Dengan meningkatnya kepercayaan terhadap lembaga peradilan, bisa dipastikan masyarakat semakin taat hukum. Lebih dari itu, budaya sadar hukum akan terbentuk di berbagai lapisan masyarakat. ”Tumbuhnya kepercayaan masyarakat pada dunia peradilan adalah bagian yang sangat mendasar dari tumbuhnya kepercayaan masyarakat pada hukum. Kita ingin dalam masyarakat tumbuh budaya sadar dan taat hukum sehingga kerja-kerja para penegak hukum pun menjadi lebih ringan,” tutur Presiden.
Selain pengawasan, Presiden mengingatkan pentingnya peningkatan kualitas sumber daya manusia (SDM) hakim dan calon hakim. Sebab, kualitas SDM diyakini berpengaruh pada kualitas putusan pengadilan. Semakin baik kualitas hakim dan calon hakim, semakin baik pula putusan yang ditetapkan pengadilan.
Capaian MA
Hatta Ali memaparkan Laporan Tahunan MA 2019. Saat itu dia menyebutkan, selama 2019, beban perkara yang harus diselesaikan 20.275 perkara. Pada akhir tahun, perkara yang belum diselesaikan tersisa tinggal 217 perkara ”Ini sisa perkara terendah dalam sejarah Mahkamah Agung,” kata Hatta.
Prestasi itu menjadi salah satu di antara prestasi MA lain yang dipaparkannya. Meski demikian, Hatta tidak menampik masih ada persoalan yang dihadapi MA. Persoalan dimaksud, tidak sedikit publik yang masih belum percaya pada lembaga peradilan.
Kalau hakim nakal dibiarkan, lama-lama masyarakat tidak percaya saat kami menangani perkara.
Untuk memulihkan kepercayaan publik itu, MA telah menjatuhkan hukuman disiplin kepada 179 hakim, hakim ad hoc, dan aparatur peradilan lainnya. Mereka terbukti melakukan pelanggaran. Kemudian, MA dan Komisi Yudisial juga telah menjatuhkan hukuman disiplin berat pada empat hakim. ”Kalau hakim nakal dibiarkan, lama-lama masyarakat tidak percaya saat kami menangani perkara,” ujar Juru Bicara MA Andi Samsan Nganro.
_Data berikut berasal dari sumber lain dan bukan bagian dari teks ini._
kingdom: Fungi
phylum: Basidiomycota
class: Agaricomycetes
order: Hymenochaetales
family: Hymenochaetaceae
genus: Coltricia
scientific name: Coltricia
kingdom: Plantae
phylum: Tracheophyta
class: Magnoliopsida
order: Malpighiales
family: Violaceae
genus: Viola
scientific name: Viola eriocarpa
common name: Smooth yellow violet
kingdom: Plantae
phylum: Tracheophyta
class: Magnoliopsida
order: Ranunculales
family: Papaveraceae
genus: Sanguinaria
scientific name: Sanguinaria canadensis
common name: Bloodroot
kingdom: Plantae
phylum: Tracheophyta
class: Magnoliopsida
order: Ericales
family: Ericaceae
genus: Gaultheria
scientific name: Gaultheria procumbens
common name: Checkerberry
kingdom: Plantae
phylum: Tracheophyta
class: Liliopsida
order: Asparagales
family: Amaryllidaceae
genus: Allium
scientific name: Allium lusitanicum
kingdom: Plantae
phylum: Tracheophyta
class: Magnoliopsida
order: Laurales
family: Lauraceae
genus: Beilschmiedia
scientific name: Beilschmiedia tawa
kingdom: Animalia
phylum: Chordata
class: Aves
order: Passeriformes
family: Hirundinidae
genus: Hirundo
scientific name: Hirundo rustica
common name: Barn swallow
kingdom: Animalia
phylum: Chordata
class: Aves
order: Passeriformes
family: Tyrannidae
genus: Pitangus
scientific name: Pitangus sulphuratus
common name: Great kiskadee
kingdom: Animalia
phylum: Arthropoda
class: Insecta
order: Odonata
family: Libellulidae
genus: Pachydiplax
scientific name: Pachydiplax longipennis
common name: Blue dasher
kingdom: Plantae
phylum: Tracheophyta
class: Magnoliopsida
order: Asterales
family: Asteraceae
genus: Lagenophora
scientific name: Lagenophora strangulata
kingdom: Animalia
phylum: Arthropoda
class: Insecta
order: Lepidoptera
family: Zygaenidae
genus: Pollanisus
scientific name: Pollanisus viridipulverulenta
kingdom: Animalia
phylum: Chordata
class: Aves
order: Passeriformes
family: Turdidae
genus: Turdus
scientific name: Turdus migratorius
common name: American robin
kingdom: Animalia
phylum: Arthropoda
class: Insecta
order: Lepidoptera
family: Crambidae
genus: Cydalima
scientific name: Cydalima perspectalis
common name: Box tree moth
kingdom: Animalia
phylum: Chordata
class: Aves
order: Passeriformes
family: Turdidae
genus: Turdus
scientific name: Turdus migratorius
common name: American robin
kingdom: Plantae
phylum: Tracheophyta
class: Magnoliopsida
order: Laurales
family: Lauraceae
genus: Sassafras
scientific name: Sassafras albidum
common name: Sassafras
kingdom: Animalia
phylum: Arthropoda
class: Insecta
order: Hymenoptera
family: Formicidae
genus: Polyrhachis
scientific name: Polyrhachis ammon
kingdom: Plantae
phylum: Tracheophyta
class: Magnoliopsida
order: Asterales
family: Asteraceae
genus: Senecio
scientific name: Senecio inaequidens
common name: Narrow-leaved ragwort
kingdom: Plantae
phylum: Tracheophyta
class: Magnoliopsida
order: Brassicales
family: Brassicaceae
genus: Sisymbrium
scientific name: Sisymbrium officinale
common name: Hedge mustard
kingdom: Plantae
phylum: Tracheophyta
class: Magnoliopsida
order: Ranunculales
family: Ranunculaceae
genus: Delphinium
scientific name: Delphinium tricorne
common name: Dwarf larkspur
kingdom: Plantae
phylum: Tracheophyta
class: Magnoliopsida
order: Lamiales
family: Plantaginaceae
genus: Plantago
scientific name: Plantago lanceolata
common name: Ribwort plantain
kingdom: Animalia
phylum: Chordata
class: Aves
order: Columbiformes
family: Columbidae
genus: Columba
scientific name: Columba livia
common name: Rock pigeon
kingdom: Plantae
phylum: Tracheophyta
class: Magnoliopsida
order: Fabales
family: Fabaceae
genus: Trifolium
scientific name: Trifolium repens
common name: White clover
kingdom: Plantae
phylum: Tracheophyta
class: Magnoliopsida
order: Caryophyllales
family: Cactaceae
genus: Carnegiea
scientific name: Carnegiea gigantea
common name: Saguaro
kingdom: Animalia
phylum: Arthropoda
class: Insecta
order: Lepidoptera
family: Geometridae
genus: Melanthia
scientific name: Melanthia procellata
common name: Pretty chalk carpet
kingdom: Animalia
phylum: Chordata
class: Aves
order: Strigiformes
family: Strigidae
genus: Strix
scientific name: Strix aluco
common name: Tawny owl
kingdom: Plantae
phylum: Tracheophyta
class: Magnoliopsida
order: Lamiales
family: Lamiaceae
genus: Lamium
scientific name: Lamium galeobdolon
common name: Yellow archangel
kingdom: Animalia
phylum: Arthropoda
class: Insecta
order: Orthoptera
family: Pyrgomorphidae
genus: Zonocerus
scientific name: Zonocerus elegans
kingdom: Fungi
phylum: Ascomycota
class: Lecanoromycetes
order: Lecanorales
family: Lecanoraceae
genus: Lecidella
Andi selaku Ketua Muda Bidang Pengawasan MA berkomitmen akan terus memperketat pengawasan pada hakim. Selain hakim, perilaku 23.000 PNS yang bekerja di lingkungan MA juga diawasi. Sebab, tindak tanduk mereka ikut memengaruhi kepercayaan publik kepada MA. Ketua MPR Bambang Soesatyo mengapresiasi capaian-capaian MA. Namun, dia mengingatkan agar MA tidak cepat berpuas diri.
Sejumlah hal masih perlu diperbaiki, seperti kemudahan akses informasi sistem peradilan, kecepatan sekaligus ketepatan penanganan perkara, serta memberantas mental korup aparatur peradilan. ”Jangan sampai akibat lambannya pembenahan yang dilakukan MA sebagai leading sector peradilan, rakyat mencari keadilan di jalan. MA harus senantiasa melakukan otokritik, pembenahan, sekaligus tidak imun kritik,” kata Bambang.